I defer to the words of E. B. White in his reference to writing Charlotte’s Web (a story that many of us should probably read again and again):

“Once you begin watching spiders, you haven’t time for much else– the world is really loaded with them. I do not find them repulsive or revolting, any more than I find anything else in nature repulsive or revolting, and I think that it is too bad that children are often corrupted by their elders in this hate campaign.” 

Contributor Burt Glover became an accidental naturalist during his earliest childhood days exploring the dirt roads, backyards, polo field and barns of the Magnolia-Knox-Mead neighborhood of 1950s Aiken. Birds are his first love, and he can identify an impressive range by song alone. He asserts that he is an observer, not an expert, on the topics of his writings, which range from birds, box turtles, frogs and foraging, to wasps, weeds, weather and beyond.

7 thoughts on “Webs of Life”

  1. Spiders. Wonderful critters. And, like plants, say, dandelions, they are even more wonderful when they are in places we don’t find annoying. Plants in the wrong place (for us) we call weeds. I guess critters in the wrong place (again, for us) we call pests.

  2. This article was just wonderful! A joy to read! Although most spiders give me the creeps, I love my little pals, the jumping spiders, that actually follow me around the house and watch me when I’m at my computer! Thanks, again, for the lovely article!

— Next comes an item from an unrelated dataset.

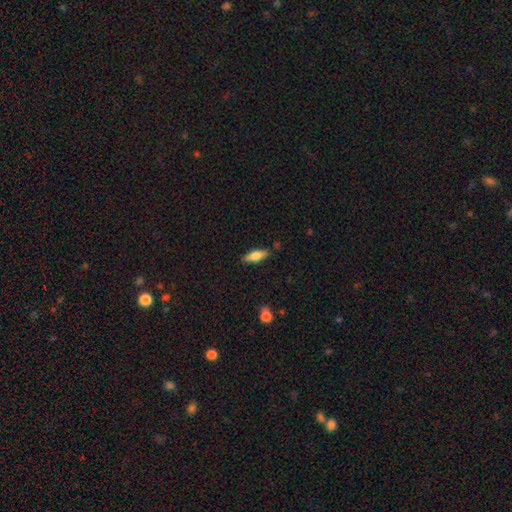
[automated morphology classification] Overall: smooth (64%; featured or disk 29%). How rounded: in between (59%; cigar-shaped 38%). Merging: none (84%).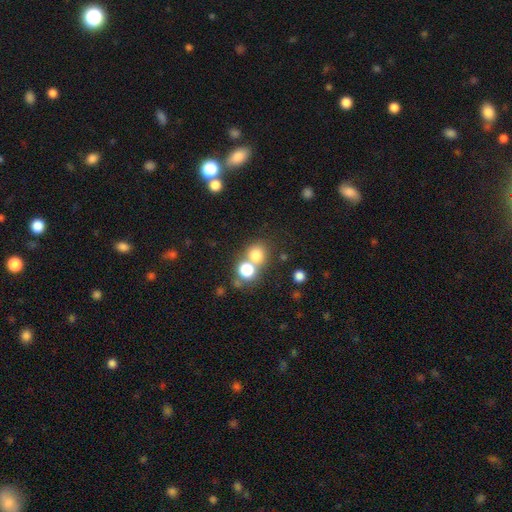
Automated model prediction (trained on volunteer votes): The model was most divided on "merging": none: 51%, merger: 39%, minor disturbance: 7%, major disturbance: 4%. More confident: how rounded — round (84%); smooth or featured — smooth (74%).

  3. Another thank you to echo the previous appreciations. I also adore and admire all arachnids around us. A very favorite subject of macro photography – the closer one looks at our world, the more remarkable and precious it appears. Cheers!

  4. This was just lovely. In every way – observations, thoughtfulness, wisdom and the actual wordsmithing. Many thanks

  5. Thank you for the wonderful article. I happen to adore most spiders, especially the little jumpers. I’ve even notified people that come over to watch out and not step on the little jumpers that live on my porch. I chose not to kill things that are just themselves. They cannot help they’re spiders so who am I to snuff out it’s little life.